Many of the comments from scientists deploring the introduction of ‘impact’ assessment seem to be coming at it from the perspective of the persecuted: the implication seemed to be that this new criterion would see their research being cut. Firstly, this confuses me: does every scientist think that they are doing research with abstract and unquantifiable benefits? Is there a crack army of buzzword-tastic, short-term impactful, applied researchers waiting in the wings to come in and snatch all the funding from beneath the highly theoretical old guard’s noses? Since there is no accompanying overall cut in research funding—other than, with unfortunate timing, the ones which were coming anyway—why is everyone expecting that it’s their research which will be dropped?

It seems to me that the most likely outcome won’t be a significant restructuring of the research landscape: surely if you have the expertise to propose a research programme and the lab to back it up, writing a couple of pages about why your research may have ‘impact’ isn’t much of a challenge—and, given that this will be peer-reviewed by sympathetic scientists, explaining that your research is fundamental and hard to quantify will probably elicit a degree of sympathy; scientists understand that basic research is inherently unpredictable.

So, then, if this isn’t a big deal, the question is why we’re bothering at all. The vocal part of the science community, in this debate at least, want evidence that this ‘impact’ thing will help science. Drayson hits back that he wants evidence it will harm it, and scientists hit back back, saying that we can’t prove a negative.

What we need, if we’re to answer the big question of how to assess research money allocation methodologies, is some kind of metric.
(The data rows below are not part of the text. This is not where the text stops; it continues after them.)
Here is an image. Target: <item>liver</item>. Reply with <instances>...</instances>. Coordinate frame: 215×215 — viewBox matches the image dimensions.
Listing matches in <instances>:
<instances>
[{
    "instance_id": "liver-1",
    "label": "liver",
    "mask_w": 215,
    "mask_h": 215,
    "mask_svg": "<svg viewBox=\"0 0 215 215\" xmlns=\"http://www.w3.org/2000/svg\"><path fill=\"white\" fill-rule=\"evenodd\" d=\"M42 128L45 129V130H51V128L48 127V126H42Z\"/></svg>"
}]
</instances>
Against the view popular amongst scientists that some research outcomes are ‘priceless’, or at least totally unquantifiable, we must contrast the pragmatic need to assess how much funding science should receive overall versus defence, health, education and, ultimately, private expenditure as moderated through taxation; and then, how that pot should be split between physics, chemistry and biology, obviously-applied and possibly-useless, and so on. We need a way to measure the benefits of research—with evidence-based, probably-enormous, non-Gaussian error bars. If such an exercise is totally futile, let us find out by the scientific method, and not simply make hysterical objections to a well-intentioned, if possibly ill-founded, government initiative. We need to be able to make an objective assessment of impact statements versus the current system versus putting all the grant applications in a big spreadsheet and throwing darts at it…and so on. Without some numerical evidence, the debate degenerates into status quo bias and soundbites.

If such an assessment does indeed turn out to be impossible—and it’s certainly not inconceivable that it would be—then we need to ask ourselves the complex ethical question of what society is morally obliged to do when we don’t know what to do.

On a less intellectually grand note, I was also a little confused by all the comments regarding outreach—no-one seems to be able to get funding for their ‘out-of-the-box’ youth inspiration schemes. Call me woefully inside-the-box, but I don’t think it’s practical to take every A-level student over to CERN, and I can’t see many ways of engaging young people which aren’t basically talks, leaflets or posters. And, anecdotally, our talk and leaflets, explosions and beachballs science show Accelerate! got some dosh from none other than the squeezed STFC.

And finally, to finish with a dash of cynicism, Lord Drayson: though I am falling foul of my own strict criterion of requiring evidence, might I suggest that to be taken seriously by scientists, phrases like ‘a more flexible framework for assessing excellence’ should be purged from the lexicon at all costs!